Hepatotoxicity is by far the most serious side effect associated with nevirapine use, and cases of life-threatening hepatitis and acute hepatic failure requiring liver transplantation have been reported. Minor elevations of hepatic enzyme levels are commonly found, but acute icteric hepatitis is rarely seen. In this study, 5 patients (4.5%) had silent significant elevations of liver enzyme levels, and 2 patients (1.8%) developed acute icteric hepatitis associated with nevirapine—findings that correlate well with most studies. It has been shown that hepatic damage is more common in patients with concomitant hepatitis B or C infection, and the safety of nevirapine therapy in these patients has not yet been fully established. In this study, hepatotoxicity was also significantly associated with hepatitis C coinfection. It is of clinical importance that nevirapine-associated hepatotoxicity occurs within the first year, and it occurs even more during the first 12 weeks of therapy in most instances; however, cases may occasionally occur afterward.

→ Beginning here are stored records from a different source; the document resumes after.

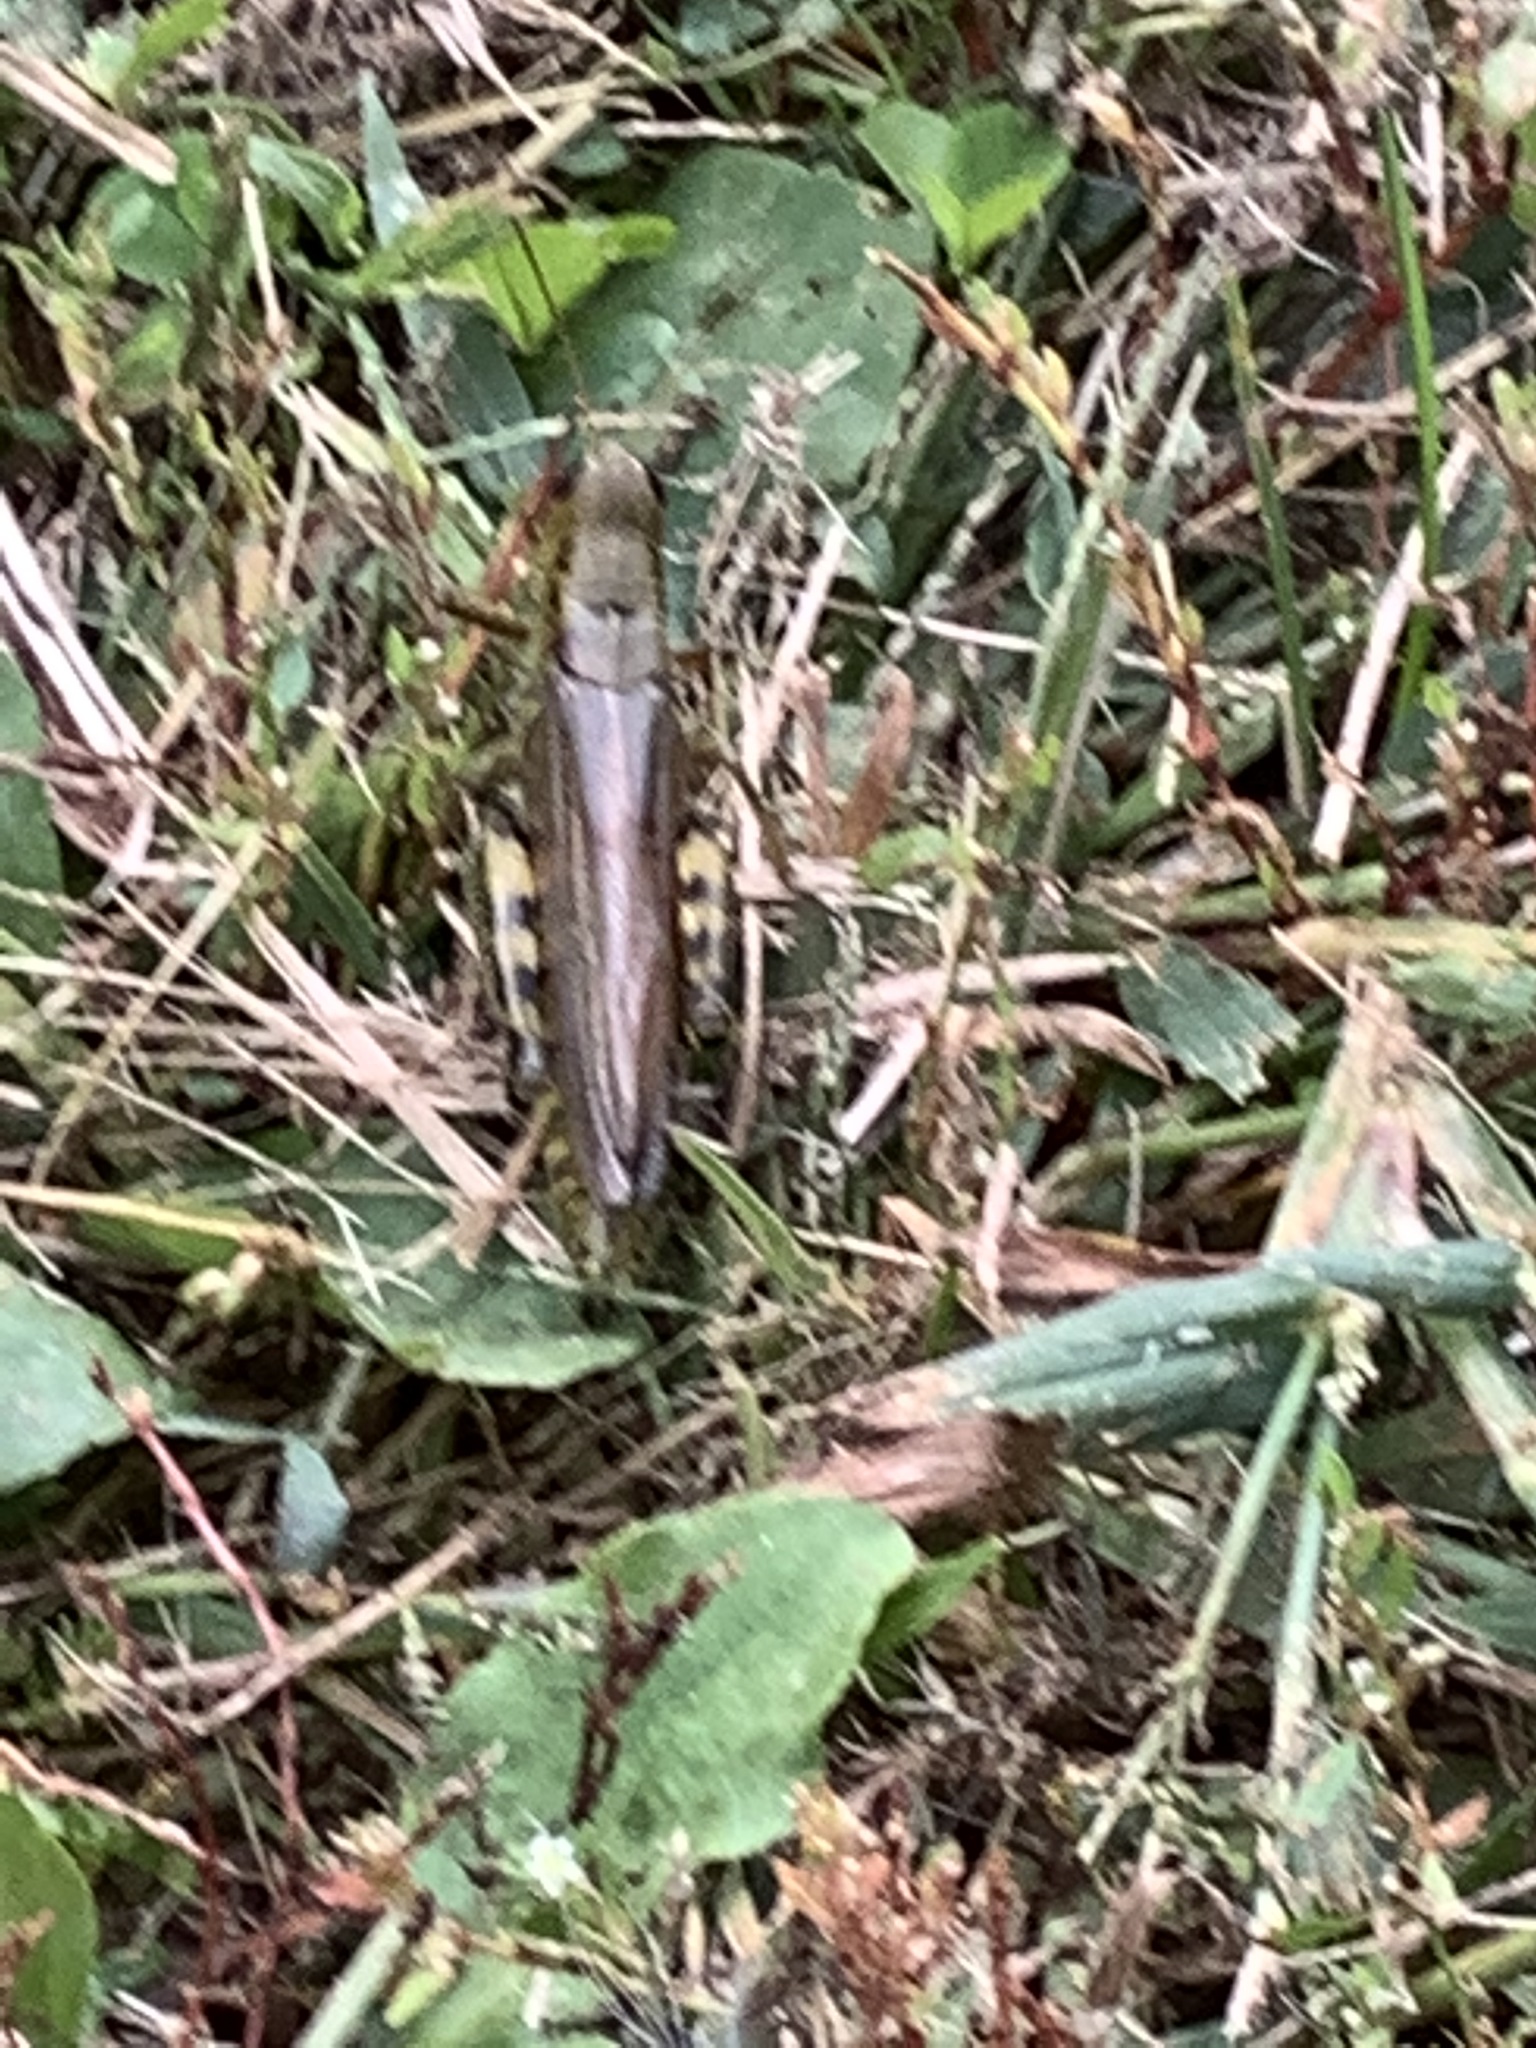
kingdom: Animalia
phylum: Arthropoda
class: Insecta
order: Orthoptera
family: Acrididae
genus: Melanoplus
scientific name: Melanoplus differentialis
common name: Differential grasshopper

In summary, switching PIs to nevirapine is an effective strategy for maintaining long-term virological and immunological control in HIV-infected patients. Significant benefits from lowering triglyceride and cholesterol serum levels can be expected. However, total restoration of normal serum lipids is not achieved after the switch, suggesting that lipid-lowering therapy might also be needed in selected patients.